問い合わせを受けてから3ヵ月。1人の男性客からついに、ウイスキーを860万円で買い取ることに成功した。銘柄は国産の「イチローズ・モルト」。世界の品評会で受賞するなど注目を浴び、現在高騰しているウイスキーの1つだ。

男性客は埼玉在住で、年齢は50代半ばくらい。以前町の小さな酒店で、40万円くらいでそのお酒を買ったと言う。高騰していることを聞きつけ、10社以上に相見積りをかけた。みっけには最初、メ ールで問い合わせが入った。後に電話でのやりとりに変わり、多い時で週に2回、星野容浩店長は男性と会話をした。
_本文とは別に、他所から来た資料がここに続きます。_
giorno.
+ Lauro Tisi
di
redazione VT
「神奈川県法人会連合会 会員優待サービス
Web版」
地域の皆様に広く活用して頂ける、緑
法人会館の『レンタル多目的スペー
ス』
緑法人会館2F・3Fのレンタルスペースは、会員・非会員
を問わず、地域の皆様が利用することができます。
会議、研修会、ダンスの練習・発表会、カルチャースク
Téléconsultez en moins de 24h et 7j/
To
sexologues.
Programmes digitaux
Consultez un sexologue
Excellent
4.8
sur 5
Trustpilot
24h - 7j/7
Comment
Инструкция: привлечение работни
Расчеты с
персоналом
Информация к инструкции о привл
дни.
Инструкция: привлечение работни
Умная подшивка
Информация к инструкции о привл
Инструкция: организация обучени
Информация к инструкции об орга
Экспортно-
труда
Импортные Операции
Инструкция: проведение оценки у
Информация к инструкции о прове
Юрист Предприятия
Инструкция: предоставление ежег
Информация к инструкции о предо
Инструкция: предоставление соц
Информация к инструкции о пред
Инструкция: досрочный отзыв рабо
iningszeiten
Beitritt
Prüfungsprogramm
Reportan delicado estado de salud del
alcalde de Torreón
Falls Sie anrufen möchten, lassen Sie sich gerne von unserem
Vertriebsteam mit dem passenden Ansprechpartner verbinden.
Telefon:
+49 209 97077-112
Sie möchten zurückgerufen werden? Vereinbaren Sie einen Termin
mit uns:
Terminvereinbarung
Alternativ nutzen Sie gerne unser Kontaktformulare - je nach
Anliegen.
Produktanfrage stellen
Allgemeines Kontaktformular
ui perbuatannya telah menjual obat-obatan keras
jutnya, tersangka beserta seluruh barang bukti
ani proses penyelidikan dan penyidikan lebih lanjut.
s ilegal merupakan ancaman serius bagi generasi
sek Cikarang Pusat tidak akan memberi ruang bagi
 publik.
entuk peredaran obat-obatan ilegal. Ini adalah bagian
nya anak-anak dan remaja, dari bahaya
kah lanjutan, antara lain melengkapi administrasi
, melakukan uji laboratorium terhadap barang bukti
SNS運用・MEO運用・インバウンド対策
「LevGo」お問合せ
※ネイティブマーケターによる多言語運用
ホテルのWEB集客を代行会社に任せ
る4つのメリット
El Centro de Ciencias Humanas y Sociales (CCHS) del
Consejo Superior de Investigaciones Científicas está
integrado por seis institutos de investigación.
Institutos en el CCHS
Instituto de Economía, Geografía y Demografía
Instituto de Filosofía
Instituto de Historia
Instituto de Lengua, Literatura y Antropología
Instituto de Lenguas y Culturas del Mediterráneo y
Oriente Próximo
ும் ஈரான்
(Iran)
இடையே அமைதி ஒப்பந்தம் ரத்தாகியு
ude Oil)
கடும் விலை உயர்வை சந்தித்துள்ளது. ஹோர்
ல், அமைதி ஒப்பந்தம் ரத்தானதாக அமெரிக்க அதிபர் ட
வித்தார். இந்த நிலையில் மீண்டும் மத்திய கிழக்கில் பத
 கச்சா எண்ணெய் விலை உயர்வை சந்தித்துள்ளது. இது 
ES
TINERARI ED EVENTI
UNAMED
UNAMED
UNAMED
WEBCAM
「成約率を上げるにはメールより電話です。とにかく何が不安ですか?と何回も尋ねました。すると、大変高価だったこともあり、『モノだけ取られちゃうんじゃないか』っていう不安があったようです。買取店を利用するのも初めてのようだったので、まずは買取店の仕組みとか、買取りのフローを説明しました。あとはよその店 で、『早く売ってほしい』とか『いついつまでに売らないと金額が下がる』とかしつこく言われ、不安があったようです。お店それぞれのスタイルがありますが、それを聞いて私がお客様に言ったことは、『思い入れがあるなら、売らない方がいい』だったんです。その言葉が心に響いたのか、その後しっかりと考えてくださり、最終的に当店よりも10万〜20万円高い所もあったようですが、そちらを蹴って、うちに決めてくれました」(星野店長)。


経緯と意図を共有

星野店長曰く、買取りで大切なのは信頼。それを築いていくには、お客がどういう経緯でモノを入手し、どういう意図で買取りに出そうとしているかを共有すること。その中で不安を聞き出し、ときに「ならば、売らない方がいい」とはっきり伝えられることが、信頼を深め、成約に結びつくと言う。